Die Erfindung des Internets. Der Anschlag auf das World Trade Center. Die Finanzkrise ab 2007. Solche weltverändernden Grossereignisse geschehen meist unerwartet. Das behauptet der libanesische Risikoforscher Nassim Taleb in seinem Bestseller «Der Schwarze Schwan – Die Macht höchst unwahrscheinlicher Ereignisse».
Laut Taleb ist unsere Welt zu komplex, als dass wir sie verstehen könnten. Statt Prognosen zu stellen, sollten wir uns besser eine Eigenschaft antrainieren, die er «Antifragilität» nennt. Darunter versteht Taleb die Kraft, durch Krisen und Strapazen stärker zu werden – ähnlich wie Hydra, das schlangenköpfige Ungeheuer der griechischen Mythologie, der zwei Köpfe nachwachsen, wenn man ihr einen abschneidet.
Lebe gefährlich!
Egal, ob es sich um uns als Individuen, um die Gattung Mensch, um einzelne Unternehmen, Staaten oder um das Wirtschaftssystem als Ganzes handelt: Wer langfristig überleben will, muss antifragil werden und lernen, unter Belastungen nicht zusammenzubrechen. Wir müssen uns nach Taleb angewöhnen, im Kleinen zu scheitern, um im Grossen zu überleben.

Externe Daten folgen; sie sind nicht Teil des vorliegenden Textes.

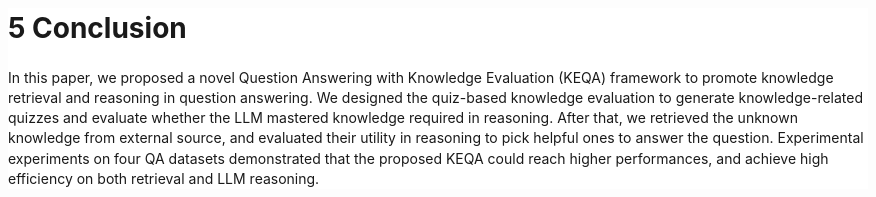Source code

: # 5 Conclusion

In this paper, we proposed a novel Question Answering with Knowledge Evaluation (KEQA) framework to promote knowledge retrieval and reasoning in question answering. We designed the quiz-based knowledge evaluation to generate knowledge-related quizzes and evaluate whether the LLM mastered knowledge required in reasoning. After that, we retrieved the unknown knowledge from external source, and evaluated their utility in reasoning to pick helpful ones to answer the question. Experimental experiments on four QA datasets demonstrated that the proposed KEQA could reach higher performances, and achieve high efficiency on both retrieval and LLM reasoning.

«Raus aus der Komfortzone!», lautet seine an Nietzsche und Seneca orientierte Forderung. Unser menschlicher Körper macht es vor: Wenn wir mit Hanteln Krafttraining machen und uns Belastungen aussetzen, werden wir stärker. Aber auch die Natur ist für Taleb ein Vorbild in Sachen Antifragilität: Durch Vielfalt und den Druck der Umwelt passt sie sich ständig an und wird immer robuster.
Mach es wie die Schweiz – klein, aber oho
Der einstige Finanzmathematiker und Börsenhändler gibt konkrete Ratschläge, wie wir unsere Gesellschaft und Wirtschaft nach dem Modell der Natur antifragiler gestalten können. Der vielleicht wichtigste lautet: Wer Risiken eingeht, sollte auch die Konsequenzen tragen, wenn‘s schief geht. Taleb nennt diese Regel «Skin in the Game» – die eigene Haut aufs Spiel setzen.
Beiträge zum Thema
Ein zweiter wichtiger Ratschlag lautet: Werde nicht zu gross – «Small is Beautiful». Genau dafür lobt Taleb die Schweiz mit ihrem föderalistischen und basisdemokratischen System. Grosse und zentralistische Systeme seien nämlich fragil und deshalb nicht nachhaltig.
Auf Altbewährtes setzen
In der Sendung «Sternstunde Philosophie» verrät der äusserst gefragte, aber medienscheue Denker, warum wir damit rechnen sollten, dass es in 30 Jahren zwar noch Bücher, aber keine Smartphones mehr geben wird.
In der Regel gelte nämlich: Wenn etwas schon lange existiert, wird es auch noch lange weiterleben. Vielleicht gilt der belesene und brillante Intellektuelle aufgrund solch unkonventioneller Äusserungen als «heissester Denker auf dem Planeten» («Sunday Times»).